Task item: All of the data below should be set down again verbatim, without any images.

Data section:

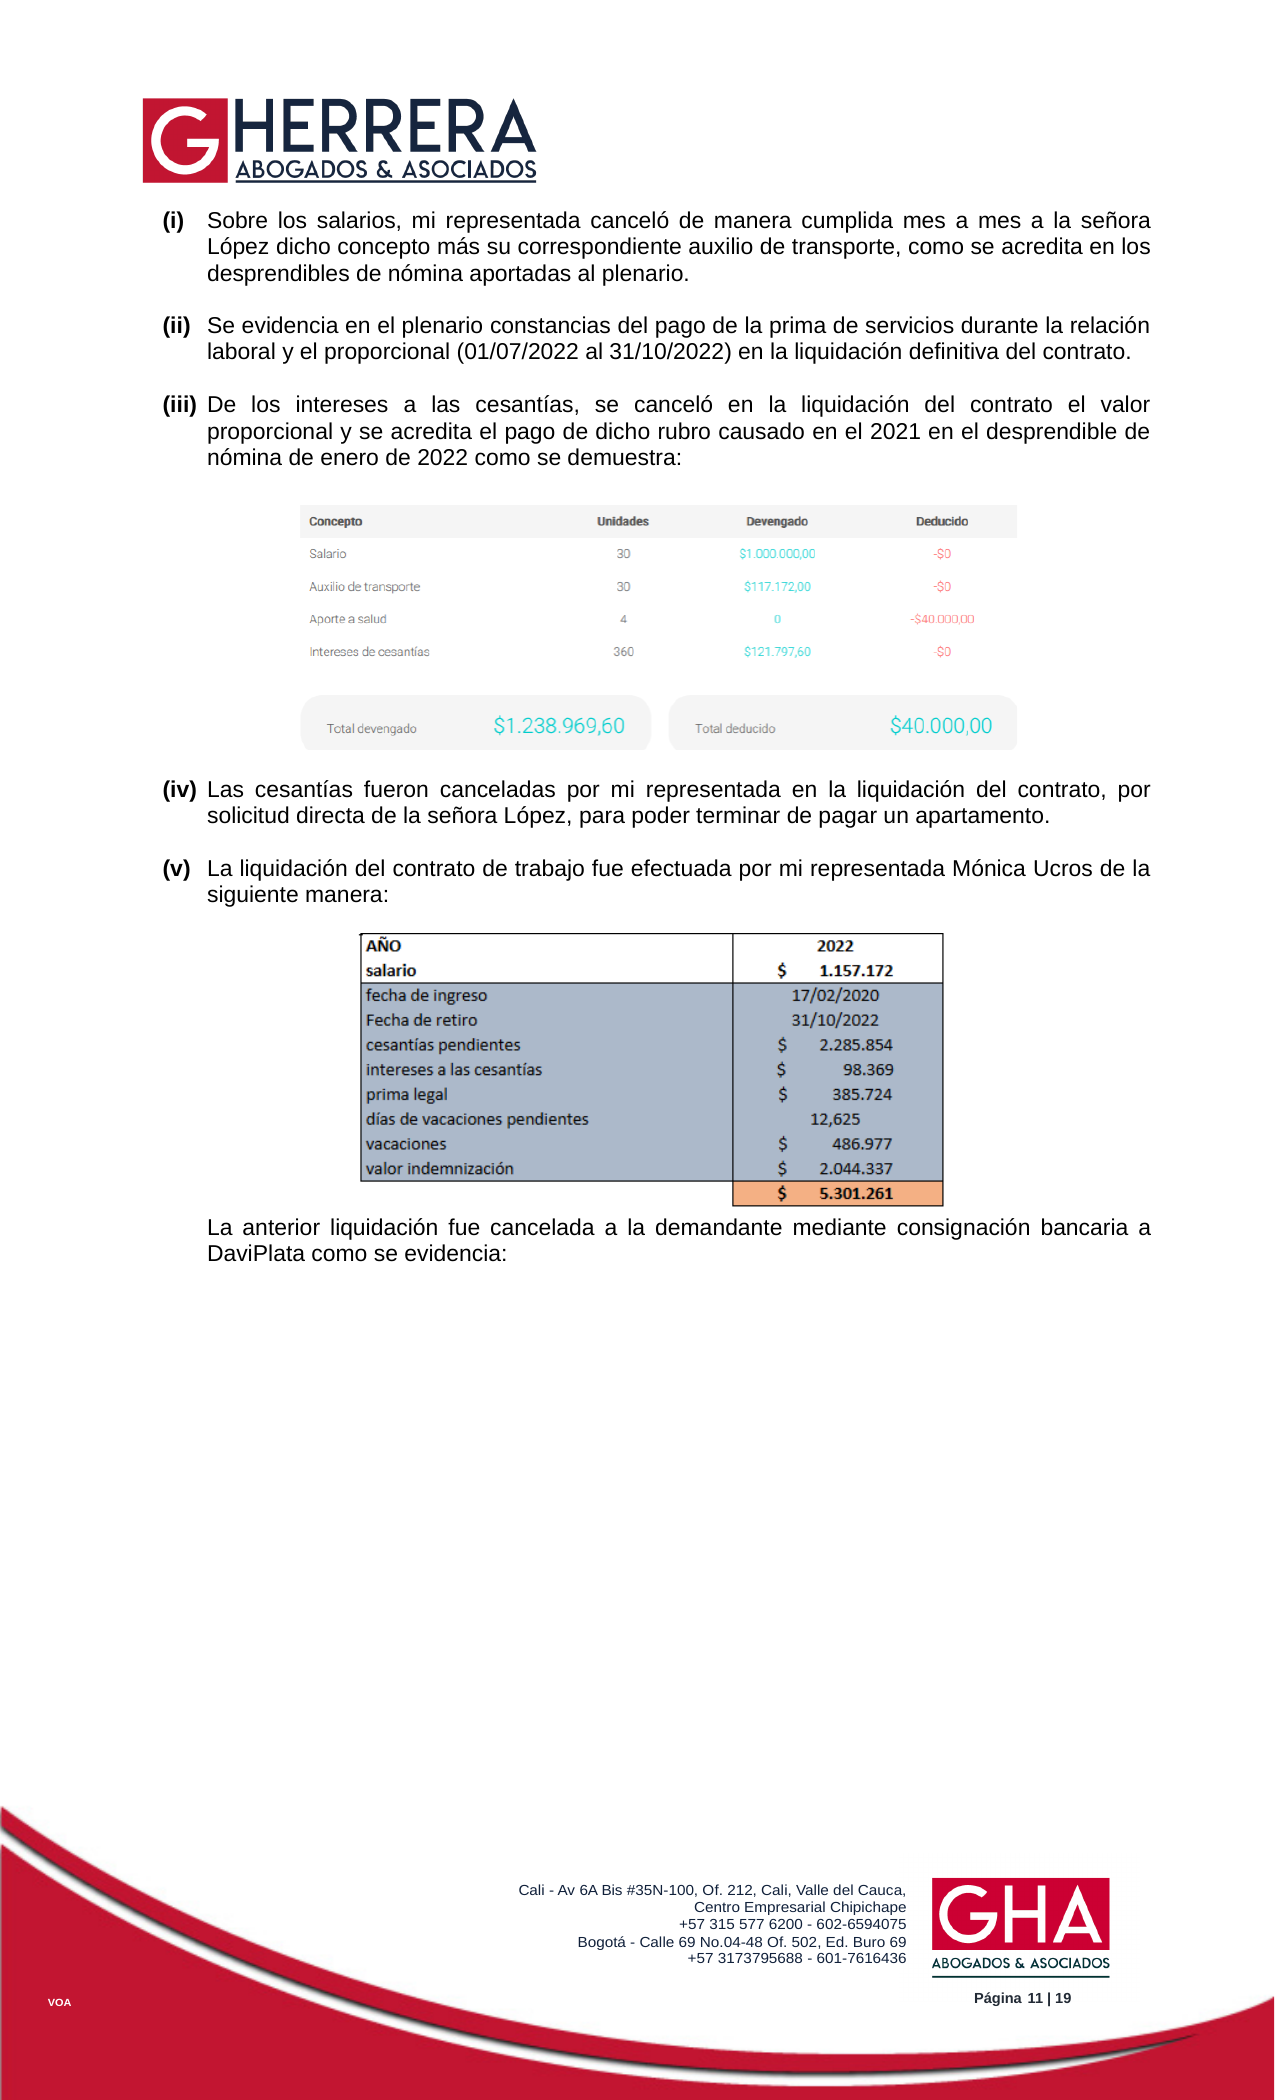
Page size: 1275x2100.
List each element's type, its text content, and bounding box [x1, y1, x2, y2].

list Las cesantías fueron canceladas por mi representada en la liquidación del contrato, por solicitud directa de la señora López, para poder terminar de pagar un apartamento. [162, 776, 1152, 828]
list Se evidencia en el plenario constancias del pago de la prima de servicios durante la relación laboral y el proporcional (01/07/2022 al 31/10/2022) en la liquidación definitiva del contrato. [162, 312, 1152, 365]
picture [122, 75, 555, 206]
list Sobre los salarios, mi representada canceló de manera cumplida mes a mes a la señora López dicho concepto más su correspondiente auxilio de transporte, como se acredita en los desprendibles de nómina aportadas al plenario. [162, 207, 1152, 286]
list La liquidación del contrato de trabajo fue efectuada por mi representada Mónica Ucros de la siguiente manera: [162, 855, 1152, 908]
text La anterior liquidación fue cancelada a la demandante mediante consignación bancaria a DaviPlata como se evidencia: [207, 1214, 1152, 1266]
list De los intereses a las cesantías, se canceló en la liquidación del contrato el valor proporcional y se acredita el pago de dicho rubro causado en el 2021 en el desprendible de nómina de enero de 2022 como se demuestra: [162, 391, 1152, 470]
picture [0, 1793, 1275, 2100]
picture [297, 496, 1018, 750]
picture [358, 933, 956, 1214]
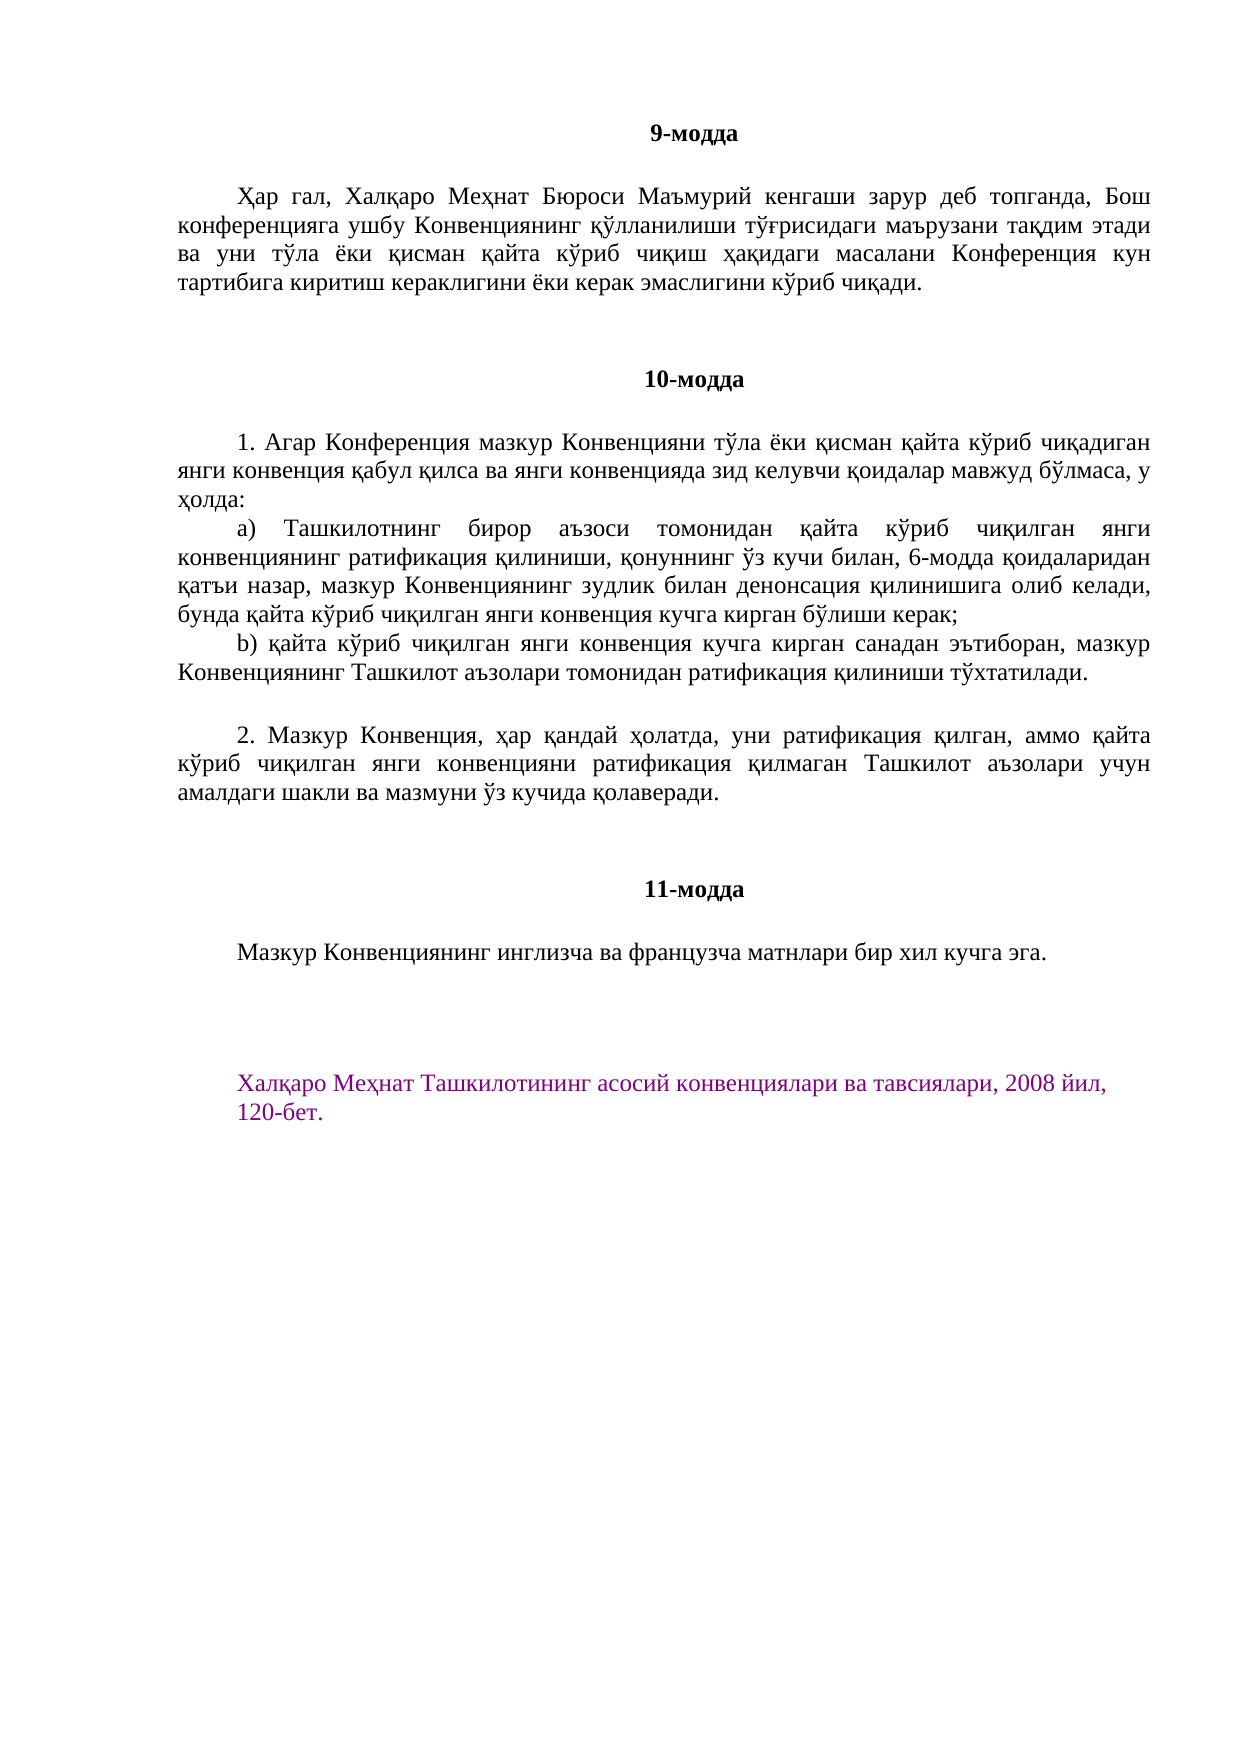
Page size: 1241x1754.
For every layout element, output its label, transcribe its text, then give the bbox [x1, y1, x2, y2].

Exercise response:
Page size: 1275x2100.
List each element's type, its text content, and bounding box [x1, y1, x2, y2].

list Las cesantías fueron canceladas por mi representada en la liquidación del contrato, por solicitud directa de la señora López, para poder terminar de pagar un apartamento. [162, 776, 1152, 828]
list Se evidencia en el plenario constancias del pago de la prima de servicios durante la relación laboral y el proporcional (01/07/2022 al 31/10/2022) en la liquidación definitiva del contrato. [162, 312, 1152, 365]
picture [122, 75, 555, 206]
list Sobre los salarios, mi representada canceló de manera cumplida mes a mes a la señora López dicho concepto más su correspondiente auxilio de transporte, como se acredita en los desprendibles de nómina aportadas al plenario. [162, 207, 1152, 286]
list La liquidación del contrato de trabajo fue efectuada por mi representada Mónica Ucros de la siguiente manera: [162, 855, 1152, 908]
text La anterior liquidación fue cancelada a la demandante mediante consignación bancaria a DaviPlata como se evidencia: [207, 1214, 1152, 1266]
list De los intereses a las cesantías, se canceló en la liquidación del contrato el valor proporcional y se acredita el pago de dicho rubro causado en el 2021 en el desprendible de nómina de enero de 2022 como se demuestra: [162, 391, 1152, 470]
picture [0, 1793, 1275, 2100]
picture [297, 496, 1018, 750]
picture [358, 933, 956, 1214]
Page size: 1241x1754.
For every layout element, output its label, transcribe its text, then give the bbox [x1, y1, x2, y2].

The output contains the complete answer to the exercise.